En 2025, Jonathan Milan a remporté le maillot vert du Tour de France avec seulement 78 points d'avance sur Tadej Pogačar. Le Slovène visait avant tout le maillot jaune et accumulait des points lors des étapes de montagne et de collines, sans chercher spécifiquement à remporter les sprints intermédiaires. Il a néanmoins endossé le maillot vert après sa victoire au Mûr-de-Bretagne et est resté dans la course au classement par points jusqu’à la dernière semaine. Jonas Vingegaard, autre coureur du classement général, a terminé quatrième du classement des sprinteurs.
Le nouveau système de notation établit une distinction plus nette entre les étapes de sprint et les étapes de montagne. Les étapes vallonnées rapportent toujours 50 points au vainqueur, tandis que les étapes de montagne en rapportent 30. Les sprinteurs disposent ainsi de bien plus d'occasions de marquer des points lors des étapes qui leur sont destinées.
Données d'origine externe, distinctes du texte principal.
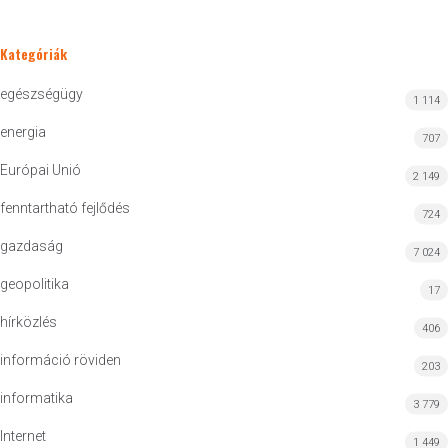
Kategóriák
egészségügy
1 114
energia
707
Európai Unió
2 149
fenntartható fejlődés
724
gazdaság
7 024
geopolitika
17
hírközlés
406
információ röviden
203
informatika
3 779
Internet
1 449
Eddy Merckx a remporté le maillot vert du Tour de France en 1969, 1971 et 1972, tout en s'adjugeant la victoire au classement général. Bernard Hinault a réitéré cet exploit en 1979. À l'époque déjà, l'A.S.O. avait modifié le système de points afin d'orienter davantage le classement vers les sprinteurs. L'ajustement actuel suit ce modèle et vise à empêcher les coureurs du classement général de dominer le classement par points.
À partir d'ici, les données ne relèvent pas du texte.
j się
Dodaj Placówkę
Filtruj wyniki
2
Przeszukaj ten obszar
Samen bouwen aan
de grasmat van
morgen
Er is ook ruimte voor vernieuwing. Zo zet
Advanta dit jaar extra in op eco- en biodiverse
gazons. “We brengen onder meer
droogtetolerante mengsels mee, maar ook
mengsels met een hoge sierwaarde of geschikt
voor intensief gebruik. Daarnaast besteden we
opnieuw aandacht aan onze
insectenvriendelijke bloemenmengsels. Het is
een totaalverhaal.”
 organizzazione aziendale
L'ASO a classé les étapes de 2026 en trois catégories. Les étapes de plaine portent les numéros 5, 7, 8, 11, 12, 17 et 21, l'étape 21 étant considérée comme de plaine malgré les montées de Montmartre à Paris. Quatre autres étapes entrent dans la catégorie « vallonnée » et rapportent 50 points. Toutes les étapes de montagne rapportent 30 points au vainqueur.
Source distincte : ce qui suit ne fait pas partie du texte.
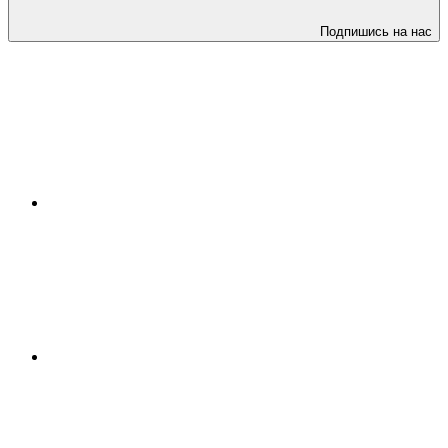
Подпишись на нас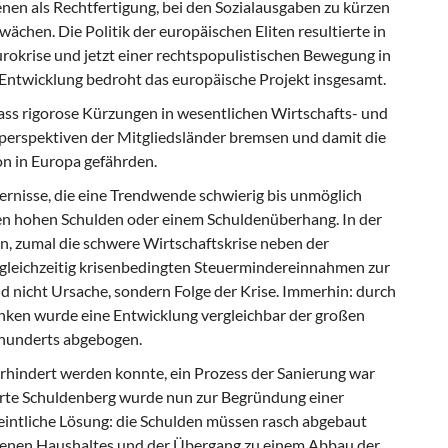
nen als Rechtfertigung, bei den Sozialausgaben zu kürzen
ächen. Die Politik der europäischen Eliten resultierte in
Eurokrise und jetzt einer rechtspopulistischen Bewegung in
Entwicklung bedroht das europäische Projekt insgesamt.
 dass rigorose Kürzungen in wesentlichen Wirtschafts- und
perspektiven der Mitgliedsländer bremsen und damit die
n in Europa gefährden.
rnisse, die eine Trendwende schwierig bis unmöglich
den hohen Schulden oder einem Schuldenüberhang. In der
en, zumal die schwere Wirtschaftskrise neben der
gleichzeitig krisenbedingten Steuermindereinnahmen zur
d nicht Ursache, sondern Folge der Krise. Immerhin: durch
ken wurde eine Entwicklung vergleichbar der großen
rhunderts abgebogen.
hindert werden konnte, ein Prozess der Sanierung war
ierte Schuldenberg wurde nun zur Begründung einer
eintliche Lösung: die Schulden müssen rasch abgebaut
chenen Haushaltes und der Übergang zu einem Abbau der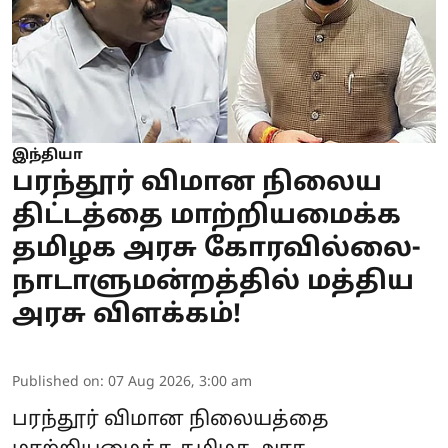
இந்தியா
பரந்தூர் விமான நிலைய
திட்டத்தை மாற்றியமைக்க
தமிழக அரசு கோரவில்லை-
நாடாளுமன்றத்தில் மத்திய
அரசு விளக்கம்!
Published on
:
07 Aug 2026, 3:00 am
பரந்தூர் விமான நிலையத்தை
La nouvelle structure rend la tâche nettement plus difficile pour les coureurs du classement général qui souhaitent rester dans la course au classement des sprinteurs. Un sprinteur qui remporte cinq étapes de plat accumule 350 points, un avantage qu’un coureur du classement général peut difficilement rattraper lors des étapes de montagne. Les sprints intermédiaires restent importants, mais l’accent est désormais clairement mis sur les étapes de sprint massif. Avec ces changements, l’organisateur du Tour de France a rendu le maillot vert « à la portée de Pogačar ».